STORED DATA:
--------------------

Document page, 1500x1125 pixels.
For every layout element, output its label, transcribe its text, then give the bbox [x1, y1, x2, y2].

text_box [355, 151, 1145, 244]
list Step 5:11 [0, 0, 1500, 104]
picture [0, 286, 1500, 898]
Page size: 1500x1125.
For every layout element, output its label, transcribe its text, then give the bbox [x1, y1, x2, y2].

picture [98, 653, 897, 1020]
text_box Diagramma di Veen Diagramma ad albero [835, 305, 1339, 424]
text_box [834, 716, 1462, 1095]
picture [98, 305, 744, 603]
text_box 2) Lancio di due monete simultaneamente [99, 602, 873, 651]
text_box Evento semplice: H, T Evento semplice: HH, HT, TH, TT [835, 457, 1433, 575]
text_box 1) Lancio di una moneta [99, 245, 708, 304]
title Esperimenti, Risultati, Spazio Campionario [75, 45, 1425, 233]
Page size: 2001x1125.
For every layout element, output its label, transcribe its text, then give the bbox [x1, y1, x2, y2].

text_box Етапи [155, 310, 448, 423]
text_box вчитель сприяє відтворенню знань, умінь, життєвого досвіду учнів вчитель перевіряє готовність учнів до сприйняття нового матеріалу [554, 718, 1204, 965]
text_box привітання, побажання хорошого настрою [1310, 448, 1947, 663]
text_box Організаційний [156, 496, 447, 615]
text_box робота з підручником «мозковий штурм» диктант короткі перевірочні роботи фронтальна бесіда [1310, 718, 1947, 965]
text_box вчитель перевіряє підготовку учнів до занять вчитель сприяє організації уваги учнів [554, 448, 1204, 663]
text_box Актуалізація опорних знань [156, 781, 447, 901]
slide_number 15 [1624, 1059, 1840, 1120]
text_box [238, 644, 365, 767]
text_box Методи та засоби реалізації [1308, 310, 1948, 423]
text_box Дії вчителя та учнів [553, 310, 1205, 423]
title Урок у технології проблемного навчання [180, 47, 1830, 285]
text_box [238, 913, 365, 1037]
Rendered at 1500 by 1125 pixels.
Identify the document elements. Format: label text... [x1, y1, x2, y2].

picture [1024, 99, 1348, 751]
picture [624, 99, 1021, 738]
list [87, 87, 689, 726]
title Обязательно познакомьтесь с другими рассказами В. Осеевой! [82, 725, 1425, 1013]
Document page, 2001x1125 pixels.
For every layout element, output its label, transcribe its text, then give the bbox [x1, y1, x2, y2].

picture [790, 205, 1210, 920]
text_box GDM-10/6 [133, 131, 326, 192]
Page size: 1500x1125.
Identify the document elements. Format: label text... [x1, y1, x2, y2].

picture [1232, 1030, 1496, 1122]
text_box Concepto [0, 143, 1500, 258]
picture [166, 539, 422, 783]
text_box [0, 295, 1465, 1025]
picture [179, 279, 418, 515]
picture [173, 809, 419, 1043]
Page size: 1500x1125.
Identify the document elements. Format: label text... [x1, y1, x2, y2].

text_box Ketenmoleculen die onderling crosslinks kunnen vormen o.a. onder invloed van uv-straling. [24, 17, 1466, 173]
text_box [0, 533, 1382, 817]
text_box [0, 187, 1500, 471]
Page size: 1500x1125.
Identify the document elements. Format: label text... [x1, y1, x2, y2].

--------------------

DIRECTIONS: The lines to show are those in the data above that include "pixels".

WRITTEN REPLY:
Document page, 1500x1125 pixels.
Rendered at 1500 by 1125 pixels.
Document page, 2001x1125 pixels.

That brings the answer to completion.